On one afternoon a week, on the day the beds were changed, the ritual was that I would help her fold the sheets. We would stand in the living room and laugh as we shook out the Irish linen, corner-to-corner, pull it this way, stretch it that way, fold it once, fold it twice.
Bad news
Just over a month ago, I made the hour-long drive from the North Coast to the Inanda valley, collected Margaret and Priscilla, and took her to see my mother’s GP. As I filled out the form with her personal details, there were blank or benign stares from people waiting for their turn to be called. South Africa’s first non-racial democratic election took place in 1994, and still that doctor’s waiting room was entirely whites only.
Margaret seemed uncomfortable. Although it was a warm day she was shivering, and I wondered if I had done the right thing. I just want to go upstairs, I’m tired, she kept saying.
My mother’s GP examined Margaret thoroughly and could not have been kinder. But I knew from his look that the news wasn’t good.

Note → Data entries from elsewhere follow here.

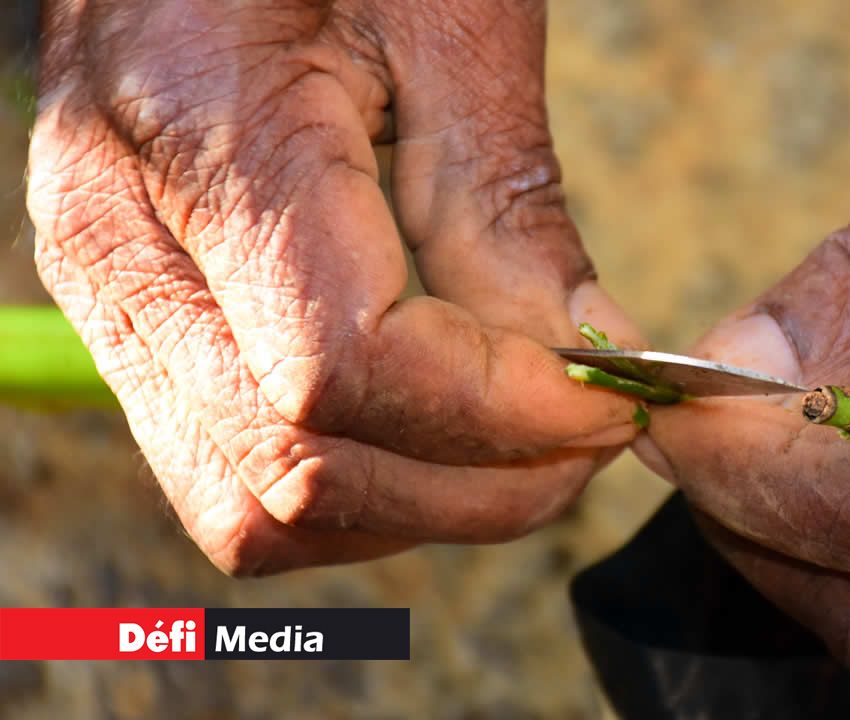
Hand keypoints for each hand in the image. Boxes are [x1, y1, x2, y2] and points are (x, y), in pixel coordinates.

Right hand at [26, 0, 642, 573]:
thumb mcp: (449, 23)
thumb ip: (504, 204)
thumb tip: (587, 355)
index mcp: (201, 140)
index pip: (348, 366)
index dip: (500, 414)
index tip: (611, 404)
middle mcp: (118, 245)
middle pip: (301, 469)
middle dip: (477, 487)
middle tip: (591, 440)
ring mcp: (112, 296)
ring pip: (256, 508)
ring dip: (417, 506)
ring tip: (525, 446)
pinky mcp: (137, 322)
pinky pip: (233, 475)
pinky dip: (356, 488)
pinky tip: (438, 431)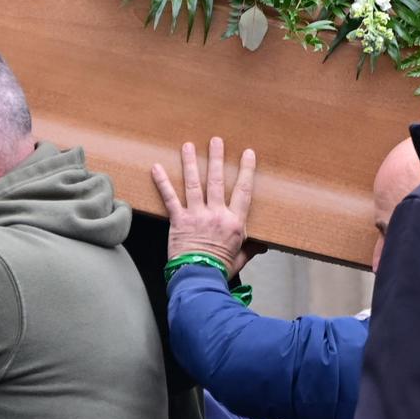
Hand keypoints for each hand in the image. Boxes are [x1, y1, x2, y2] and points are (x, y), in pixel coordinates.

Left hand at [150, 137, 255, 271]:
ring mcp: (196, 215)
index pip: (243, 191)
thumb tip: (263, 245)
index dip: (246, 170)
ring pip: (194, 184)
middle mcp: (216, 214)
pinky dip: (162, 182)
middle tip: (216, 140)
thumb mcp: (241, 258)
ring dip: (190, 163)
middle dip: (217, 158)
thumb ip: (251, 248)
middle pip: (217, 181)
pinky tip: (156, 168)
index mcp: (234, 222)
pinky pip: (170, 198)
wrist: (199, 278)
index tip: (248, 154)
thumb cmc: (220, 270)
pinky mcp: (179, 220)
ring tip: (188, 146)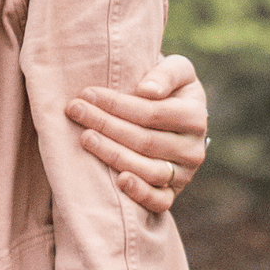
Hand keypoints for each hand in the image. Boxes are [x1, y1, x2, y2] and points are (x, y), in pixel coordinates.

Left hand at [65, 55, 207, 213]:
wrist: (171, 110)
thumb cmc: (165, 84)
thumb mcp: (177, 69)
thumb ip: (167, 73)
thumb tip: (148, 90)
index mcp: (195, 116)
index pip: (152, 113)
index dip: (117, 104)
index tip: (87, 93)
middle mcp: (193, 148)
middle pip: (145, 140)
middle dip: (106, 124)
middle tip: (75, 110)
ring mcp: (184, 173)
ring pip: (148, 170)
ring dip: (113, 154)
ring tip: (85, 138)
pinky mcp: (173, 192)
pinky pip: (160, 200)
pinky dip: (141, 194)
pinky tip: (119, 181)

Thing is, he said, she definitely hadn’t had a stroke – the diagnosis made by doctors at RK Khan, a hospital named after an Indian philanthropist and humanitarian, who would be turning in his grave. No, Margaret’s heart was failing and yes, she most certainly shouldn’t be on a blood thinner, but she absolutely should be on the heart pills! He needed to do an ECG, just to check how serious it was.
As Priscilla helped Margaret get dressed, the sister who did the ECG looked at me gravely and, although we both knew the answer, asked: ‘Does she have private healthcare?’

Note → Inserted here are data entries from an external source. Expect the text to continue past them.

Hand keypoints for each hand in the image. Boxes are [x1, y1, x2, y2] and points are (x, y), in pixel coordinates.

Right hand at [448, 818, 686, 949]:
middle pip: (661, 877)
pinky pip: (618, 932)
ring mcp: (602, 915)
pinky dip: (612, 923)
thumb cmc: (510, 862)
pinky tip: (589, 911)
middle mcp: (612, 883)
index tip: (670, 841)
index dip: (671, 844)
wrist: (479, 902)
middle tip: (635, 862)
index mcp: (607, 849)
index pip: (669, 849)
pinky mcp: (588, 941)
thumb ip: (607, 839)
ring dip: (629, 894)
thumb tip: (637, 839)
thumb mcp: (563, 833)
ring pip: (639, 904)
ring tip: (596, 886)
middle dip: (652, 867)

I could not afford to have Margaret admitted to a private hospital and so there were two options. She must go back onto the heart pills and rest at home, or return to RK Khan and stablise under medical supervision. ‘Both options are dangerous,’ said my mother’s doctor, ‘but if it was my mother I would be taking her to hospital.’
In the car, I explained the situation to Priscilla and Margaret. Margaret was absolutely clear: ‘I’m not going back to RK Khan Pam. I’m going upstairs. I need to rest.’ She knew she was dying and she wanted to die at home.
On the last visit to see her in 2018, she wasn’t well and I made a beef stew in the modest kitchen. ‘Now it’s my turn to cook for you,’ I said, and we laughed. When I left that day her last words: ‘I’m not going in the ground Pam until you come home for good.’
When I left Margaret last month, I knew it would be the last time I saw her. Did I do enough? Did I do enough to save her? You can say what you like but no. No, I did not. But I feel spitting mad that thanks to rampant government corruption and corporate exploitation, Margaret and the vast majority of South Africa’s population, still don’t have access to a basic human right – decent, affordable healthcare.
I’m spitting mad and I’m heartbroken. But I can’t fly ‘home’ to see you go in the ground Margaret. So I’m writing this to say I’m sorry. Hambe kahle u mama wa mi. Rest in Peace.